Lamplot, who received his early cooking training in his grandmother’s kitchen, began attending candy shows and seminars throughout the country. It didn’t take him long to realize that he wanted to specialize in chocolate confections. “There was just something special about the chocolate business that appealed to me,” he said. “There was all this great history and all this creativity to it.”

On this afternoon, Lamplot is utilizing the kitchen at the Webber Center to accommodate Ocala Style for this article. The warm, rich aroma of melting chocolate is intoxicating. The long table is strewn with utensils (bowls, molds, spoons, ladles, and spatulas) and ingredients (nuts, strawberries, cherries, powdered cocoa, dark, milk and white chocolate) necessary for Lamplot to ply his trade. Already on plates are some of his signature chocolate turtles, haystacks, and truffles. Not sampling is impossible. Everything tastes wonderful.

“I buy my chocolate in large blocks called couverture,” explains Lamplot. “The best chocolate is more than 60-percent cocoa. Some of my favorites are Belgian Callebaut, French Valrhona and the Venezuelan chocolates. Of the domestics, Merckens and Peters are also very good.”

The blocks are broken up and put into melters, which are pre-programmed to first melt the chocolate then keep it at a working temperature of 89 degrees.

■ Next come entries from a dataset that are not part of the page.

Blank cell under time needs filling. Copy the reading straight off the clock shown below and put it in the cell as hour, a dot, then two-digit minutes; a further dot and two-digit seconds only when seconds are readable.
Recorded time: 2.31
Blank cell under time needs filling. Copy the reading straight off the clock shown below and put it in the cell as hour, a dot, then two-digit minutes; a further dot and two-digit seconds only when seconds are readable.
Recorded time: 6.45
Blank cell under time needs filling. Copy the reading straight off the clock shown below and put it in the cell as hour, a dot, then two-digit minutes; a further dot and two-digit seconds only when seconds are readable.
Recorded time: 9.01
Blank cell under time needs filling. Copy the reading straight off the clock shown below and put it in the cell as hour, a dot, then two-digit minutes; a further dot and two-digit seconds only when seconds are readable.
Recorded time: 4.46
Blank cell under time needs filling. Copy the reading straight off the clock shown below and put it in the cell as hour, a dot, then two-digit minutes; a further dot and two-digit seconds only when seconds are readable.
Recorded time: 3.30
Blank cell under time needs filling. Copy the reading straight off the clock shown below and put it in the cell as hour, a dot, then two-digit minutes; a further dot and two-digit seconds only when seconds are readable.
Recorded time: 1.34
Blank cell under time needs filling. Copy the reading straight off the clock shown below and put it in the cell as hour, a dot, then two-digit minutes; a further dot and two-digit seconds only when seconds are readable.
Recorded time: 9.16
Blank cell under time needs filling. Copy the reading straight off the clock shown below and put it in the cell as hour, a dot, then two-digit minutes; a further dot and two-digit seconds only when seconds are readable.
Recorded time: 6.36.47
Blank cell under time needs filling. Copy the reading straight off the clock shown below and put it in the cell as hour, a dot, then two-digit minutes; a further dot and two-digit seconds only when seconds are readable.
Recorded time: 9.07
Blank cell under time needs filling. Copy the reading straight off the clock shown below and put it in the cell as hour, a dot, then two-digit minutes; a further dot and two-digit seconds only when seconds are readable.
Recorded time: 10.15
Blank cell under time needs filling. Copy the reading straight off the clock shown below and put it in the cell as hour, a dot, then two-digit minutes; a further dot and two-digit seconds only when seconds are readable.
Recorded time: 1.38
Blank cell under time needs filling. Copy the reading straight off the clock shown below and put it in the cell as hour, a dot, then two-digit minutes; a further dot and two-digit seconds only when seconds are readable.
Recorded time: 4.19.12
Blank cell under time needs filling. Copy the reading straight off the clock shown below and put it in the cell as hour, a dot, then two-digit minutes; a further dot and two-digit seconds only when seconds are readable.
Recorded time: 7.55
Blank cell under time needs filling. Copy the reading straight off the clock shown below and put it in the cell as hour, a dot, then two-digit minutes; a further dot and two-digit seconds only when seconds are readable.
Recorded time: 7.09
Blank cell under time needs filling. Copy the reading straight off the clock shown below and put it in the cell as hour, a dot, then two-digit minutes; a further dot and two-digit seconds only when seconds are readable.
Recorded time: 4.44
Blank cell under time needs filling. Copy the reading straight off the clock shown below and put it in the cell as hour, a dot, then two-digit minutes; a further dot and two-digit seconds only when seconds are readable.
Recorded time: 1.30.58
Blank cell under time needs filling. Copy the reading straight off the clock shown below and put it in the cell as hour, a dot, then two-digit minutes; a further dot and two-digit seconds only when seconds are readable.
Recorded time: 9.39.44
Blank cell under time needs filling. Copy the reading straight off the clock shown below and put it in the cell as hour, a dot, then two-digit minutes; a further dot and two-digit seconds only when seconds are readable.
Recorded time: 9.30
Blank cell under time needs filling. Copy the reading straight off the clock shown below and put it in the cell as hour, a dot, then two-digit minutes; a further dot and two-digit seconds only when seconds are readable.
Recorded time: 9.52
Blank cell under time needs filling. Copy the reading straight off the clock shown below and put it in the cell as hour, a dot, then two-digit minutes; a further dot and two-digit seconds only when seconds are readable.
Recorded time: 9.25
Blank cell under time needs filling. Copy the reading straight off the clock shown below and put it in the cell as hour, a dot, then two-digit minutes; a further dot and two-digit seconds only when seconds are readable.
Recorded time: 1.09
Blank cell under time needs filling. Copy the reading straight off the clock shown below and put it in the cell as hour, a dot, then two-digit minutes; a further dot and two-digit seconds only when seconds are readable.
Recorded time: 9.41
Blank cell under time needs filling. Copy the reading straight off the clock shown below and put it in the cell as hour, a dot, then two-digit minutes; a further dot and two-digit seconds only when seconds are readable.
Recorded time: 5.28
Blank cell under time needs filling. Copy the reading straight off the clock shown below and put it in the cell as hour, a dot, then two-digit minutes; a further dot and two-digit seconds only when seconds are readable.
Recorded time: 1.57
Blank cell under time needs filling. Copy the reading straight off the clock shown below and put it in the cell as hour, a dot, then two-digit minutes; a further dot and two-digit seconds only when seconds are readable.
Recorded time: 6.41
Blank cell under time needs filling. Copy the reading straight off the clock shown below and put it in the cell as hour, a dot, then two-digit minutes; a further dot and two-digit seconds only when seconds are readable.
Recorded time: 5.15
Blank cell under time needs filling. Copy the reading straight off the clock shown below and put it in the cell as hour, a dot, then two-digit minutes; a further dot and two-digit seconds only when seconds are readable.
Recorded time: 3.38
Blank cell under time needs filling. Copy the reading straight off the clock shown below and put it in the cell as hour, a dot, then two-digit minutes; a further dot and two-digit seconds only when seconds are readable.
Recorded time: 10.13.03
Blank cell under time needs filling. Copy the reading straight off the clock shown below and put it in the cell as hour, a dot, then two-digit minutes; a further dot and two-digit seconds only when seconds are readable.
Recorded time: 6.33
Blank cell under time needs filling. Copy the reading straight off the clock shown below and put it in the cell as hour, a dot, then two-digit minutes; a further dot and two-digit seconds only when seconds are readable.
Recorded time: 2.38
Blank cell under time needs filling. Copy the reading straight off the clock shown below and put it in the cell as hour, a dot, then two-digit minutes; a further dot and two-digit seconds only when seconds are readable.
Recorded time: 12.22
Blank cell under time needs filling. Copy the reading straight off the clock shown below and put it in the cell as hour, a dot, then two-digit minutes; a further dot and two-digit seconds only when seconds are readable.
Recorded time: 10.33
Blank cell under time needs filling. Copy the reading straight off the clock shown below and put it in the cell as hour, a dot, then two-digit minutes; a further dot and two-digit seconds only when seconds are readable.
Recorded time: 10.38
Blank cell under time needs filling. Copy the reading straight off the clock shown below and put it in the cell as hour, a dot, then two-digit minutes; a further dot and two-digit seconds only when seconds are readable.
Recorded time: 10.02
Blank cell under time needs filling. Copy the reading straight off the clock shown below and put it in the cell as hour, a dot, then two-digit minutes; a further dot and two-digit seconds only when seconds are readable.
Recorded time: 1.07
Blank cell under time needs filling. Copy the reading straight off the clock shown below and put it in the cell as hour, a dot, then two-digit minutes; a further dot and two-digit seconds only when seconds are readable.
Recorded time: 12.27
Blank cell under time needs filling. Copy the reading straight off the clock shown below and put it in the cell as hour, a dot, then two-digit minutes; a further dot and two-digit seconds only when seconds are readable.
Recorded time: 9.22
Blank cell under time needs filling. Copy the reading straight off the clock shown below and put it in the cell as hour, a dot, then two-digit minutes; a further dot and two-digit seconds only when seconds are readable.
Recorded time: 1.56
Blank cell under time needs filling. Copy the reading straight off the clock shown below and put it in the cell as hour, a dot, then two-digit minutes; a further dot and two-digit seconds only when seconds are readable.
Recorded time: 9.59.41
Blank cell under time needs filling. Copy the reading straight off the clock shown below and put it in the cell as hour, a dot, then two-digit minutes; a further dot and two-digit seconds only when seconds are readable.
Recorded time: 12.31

Once in liquid form, Lamplot can then ladle the chocolate into molds (heart-shaped ones today), mix it with his truffle fillings, make chocolate bourbon cherries, or chocolate-drenched pecan turtles. All wonderfully delicious.

Lamplot’s favorites? “I think truffles are the ultimate chocolate confection,” he replies. “There are just so many varieties you can make and each has its own unique taste. I like experimenting with the different kinds of chocolates and fillings. The possibilities are limitless.”

So there you have it. A primer on chocolate and just in time for Valentine’s Day. Go ahead. Indulge. After all, February 14 is a chocolate holiday!